Activity
Set down the full listing below word for word; pictures stay out of the copy.

..............................

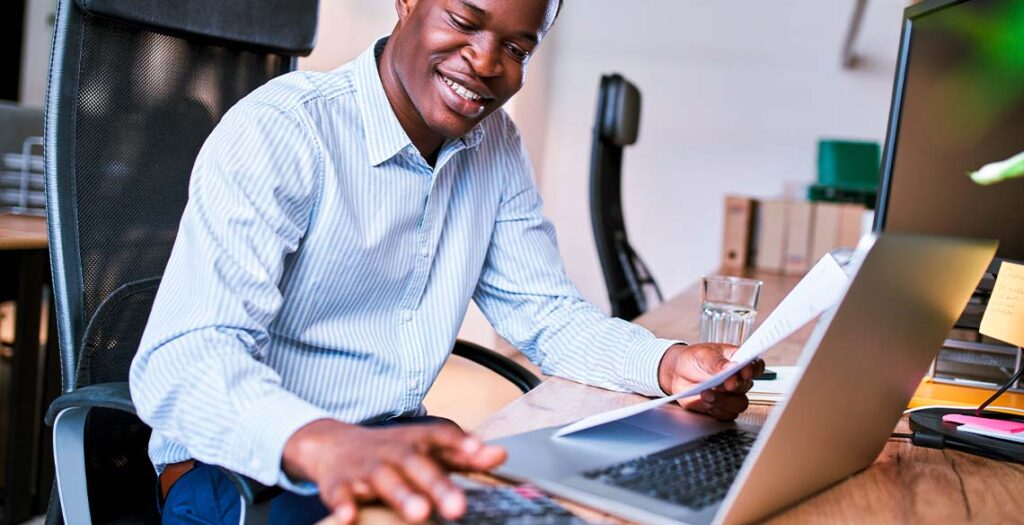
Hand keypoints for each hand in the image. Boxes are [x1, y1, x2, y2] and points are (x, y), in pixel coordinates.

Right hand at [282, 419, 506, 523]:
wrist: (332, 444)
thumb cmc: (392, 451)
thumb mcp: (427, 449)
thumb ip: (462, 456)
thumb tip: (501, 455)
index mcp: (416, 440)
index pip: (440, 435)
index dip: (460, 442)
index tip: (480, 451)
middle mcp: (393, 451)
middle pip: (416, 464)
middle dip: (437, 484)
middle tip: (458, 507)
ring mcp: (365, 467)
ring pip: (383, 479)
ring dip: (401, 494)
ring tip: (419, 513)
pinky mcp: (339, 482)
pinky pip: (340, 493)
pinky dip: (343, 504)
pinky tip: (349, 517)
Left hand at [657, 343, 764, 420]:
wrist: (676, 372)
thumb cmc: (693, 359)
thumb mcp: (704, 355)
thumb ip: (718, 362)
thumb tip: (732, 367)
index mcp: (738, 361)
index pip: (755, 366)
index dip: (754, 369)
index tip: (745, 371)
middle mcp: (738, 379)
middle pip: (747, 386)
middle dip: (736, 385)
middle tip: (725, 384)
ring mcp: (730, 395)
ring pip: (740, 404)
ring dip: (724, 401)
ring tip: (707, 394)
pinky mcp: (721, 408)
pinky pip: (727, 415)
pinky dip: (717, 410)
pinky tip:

..............................

Task answer
Hand keypoints for each hand in the image. Boxes are [x1, y1, x2, y2] and points are (x, y), in pixel coordinates.

Right hand at [282, 419, 506, 523]:
wrist: (332, 444)
thumb cmc: (392, 451)
thumb mcp: (427, 449)
thumb ip: (462, 456)
thumb tip: (501, 455)
index mcp: (416, 440)
index pip: (440, 435)
index dip: (460, 442)
index tip: (480, 451)
middle mcp: (393, 451)
middle pip: (416, 464)
middle dip: (437, 484)
middle tip: (458, 507)
ring mcp: (365, 467)
ring pip: (383, 479)
ring dip: (401, 494)
ring tip: (419, 513)
pinky mcp: (339, 482)
pinky pip: (340, 493)
pinky dip: (343, 504)
pinky tip: (349, 517)
Left hand at [657, 343, 764, 420]:
wrist: (676, 372)
thumb cmc: (693, 359)
thumb mcp: (704, 355)
thumb ip: (718, 362)
thumb tip: (732, 367)
index mcp: (738, 361)
index pip: (755, 366)
index dip: (754, 369)
index tip: (745, 371)
middle mcp: (738, 379)
middle pip: (747, 386)
middle dip: (736, 385)
middle tip: (725, 384)
ring mcp: (730, 395)
ring pip: (740, 404)
ring dip: (724, 401)
ring tip: (707, 394)
pinky mcp: (721, 408)
pinky pip: (727, 415)
pinky dip: (717, 410)
pinky tip:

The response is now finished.